If the future of Japan could depend upon her army and her navy, upon the high courage of her people and their readiness to die by the hundred thousand for ideals of honour and of duty, there would be small cause for alarm in the present state of affairs. Unfortunately her future must depend upon other qualities than courage, other abilities than those of sacrifice; and her struggle hereafter must be one in which her social traditions will place her at an immense disadvantage. The capacity for industrial competition cannot be made to depend upon the misery of women and children; it must depend upon the intelligent freedom of the individual; and the society which suppresses this freedom, or suffers it to be suppressed, must remain too rigid for competition with societies in which the liberties of the individual are strictly maintained. While Japan continues to think and to act by groups, even by groups of industrial companies, so long she must always continue incapable of her best. Her ancient social experience is not sufficient to avail her for the future international struggle, — rather it must sometimes impede her as so much dead weight. Dead, in the ghostliest sense of the word, — the viewless pressure upon her life of numberless vanished generations. She will have not only to strive against colossal odds in her rivalry with more plastic and more forceful societies; she will have to strive much more against the power of her phantom past.


Yet it were a grievous error to imagine that she has nothing further to gain from her ancestral faith. All her modern successes have been aided by it, and all her modern failures have been marked by needless breaking with its ethical custom. She could compel her people, by a simple fiat, to adopt the civilization of the West, with all its pain and struggle, only because that people had been trained for ages in submission and loyalty and sacrifice; and the time has not yet come in which she can afford to cast away the whole of her moral past. More freedom indeed she requires, — but freedom restrained by wisdom; freedom to think and act and strive for self as well as for others, — not freedom to oppress the weak, or to exploit the simple. And the new cruelties of her industrial life can find no justification in the traditions of her ancient faith, which exacted absolute obedience from the dependant, but equally required the duty of kindness from the master. In so far as she has permitted her people to depart from the way of kindness, she herself has surely departed from the Way of the Gods....

And the domestic future appears dark. Born of that darkness, an evil dream comes oftentimes to those who love Japan: the fear that all her efforts are being directed, with desperate heroism, only to prepare the land for the sojourn of peoples older by centuries in commercial experience; that her thousands of miles of railroads and telegraphs, her mines and forges, her arsenals and factories, her docks and fleets, are being put in order for the use of foreign capital; that her admirable army and her heroic navy may be doomed to make their last sacrifices in hopeless contest against some combination of greedy states, provoked or encouraged to aggression by circumstances beyond the power of Government to control.... But the statesmanship that has already guided Japan through so many storms should prove able to cope with this gathering peril.


1 Not excepting Sparta.

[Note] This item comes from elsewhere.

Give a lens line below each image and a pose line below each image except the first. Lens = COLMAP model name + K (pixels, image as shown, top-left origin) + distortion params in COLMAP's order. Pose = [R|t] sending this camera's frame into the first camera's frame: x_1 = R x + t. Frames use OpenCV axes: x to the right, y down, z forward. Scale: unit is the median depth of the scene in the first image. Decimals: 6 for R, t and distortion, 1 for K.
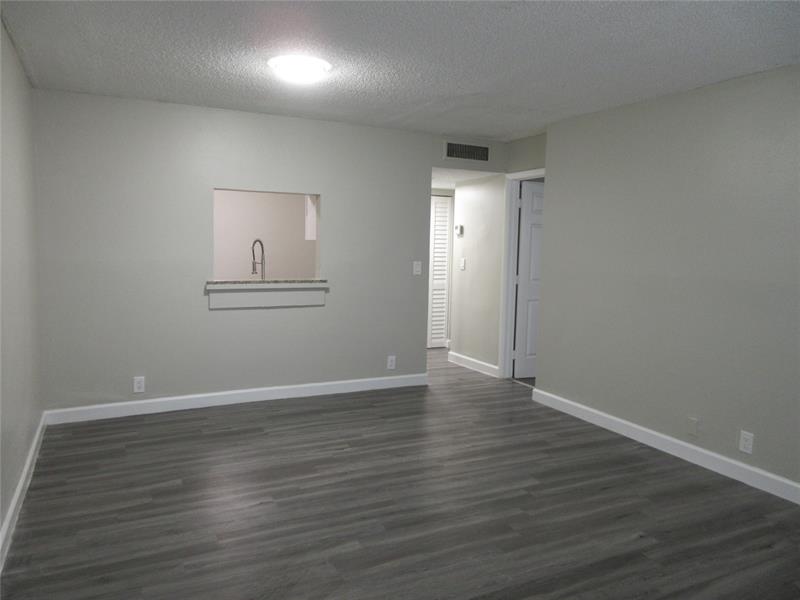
lens RADIAL K [[595.5, 0, 400.0], [0, 595.5, 300.0], [0, 0, 1]] dist [-0.002415, 0.008357]
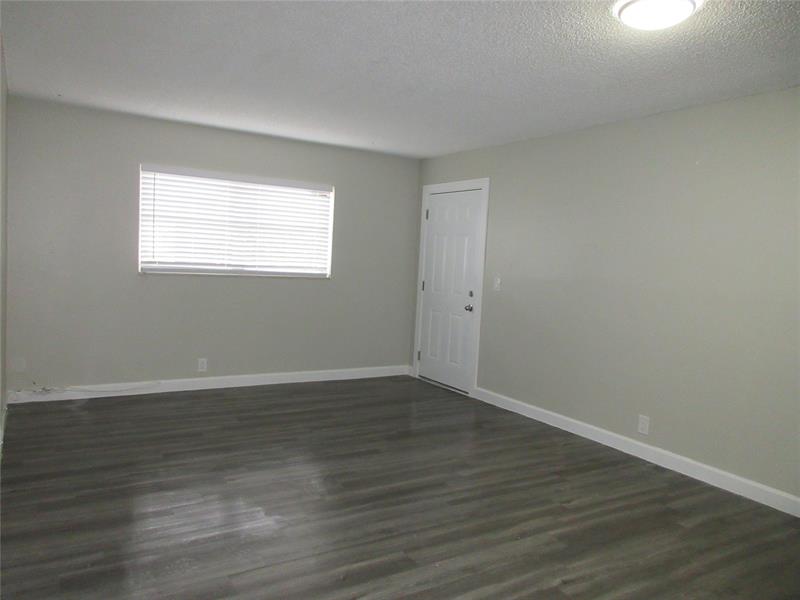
lens RADIAL K [[595.5, 0, 400.0], [0, 595.5, 300.0], [0, 0, 1]] dist [-0.002415, 0.008357]
pose [[-0.991683, -0.072873, -0.106086, 0.209072], [-0.089549, 0.982710, 0.162054, -0.165627], [0.092443, 0.170206, -0.981063, 1.964272]]
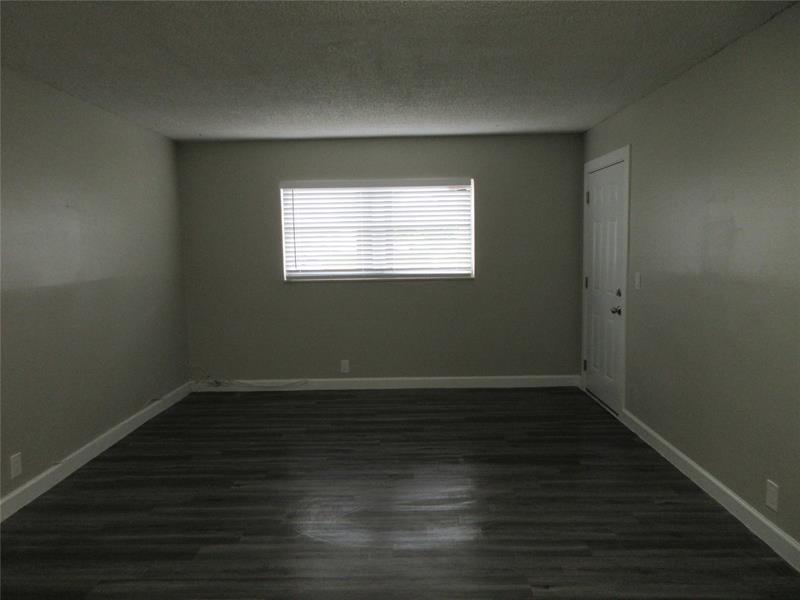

The Spartan society was evolutionally much in advance of the Ionian societies; the Dorian patriarchal clan having been dissolved at some very early period. Sparta kept its Kings; but affairs of civil justice were regulated by the Senate, and affairs of criminal justice by the ephors, who also had the power to declare war and to make treaties of peace. After the first great revolution of Spartan history the King was deprived of power in civil matters, in criminal matters, and in military matters: he retained his sacerdotal office. See for details, La Citι Antique, pp. 285-287.

2 La Citι Antique, pp. 400-401.

3 The Struggle for Existence in Human Society, "Collected Essays," Vol. IX, pp. 218-119.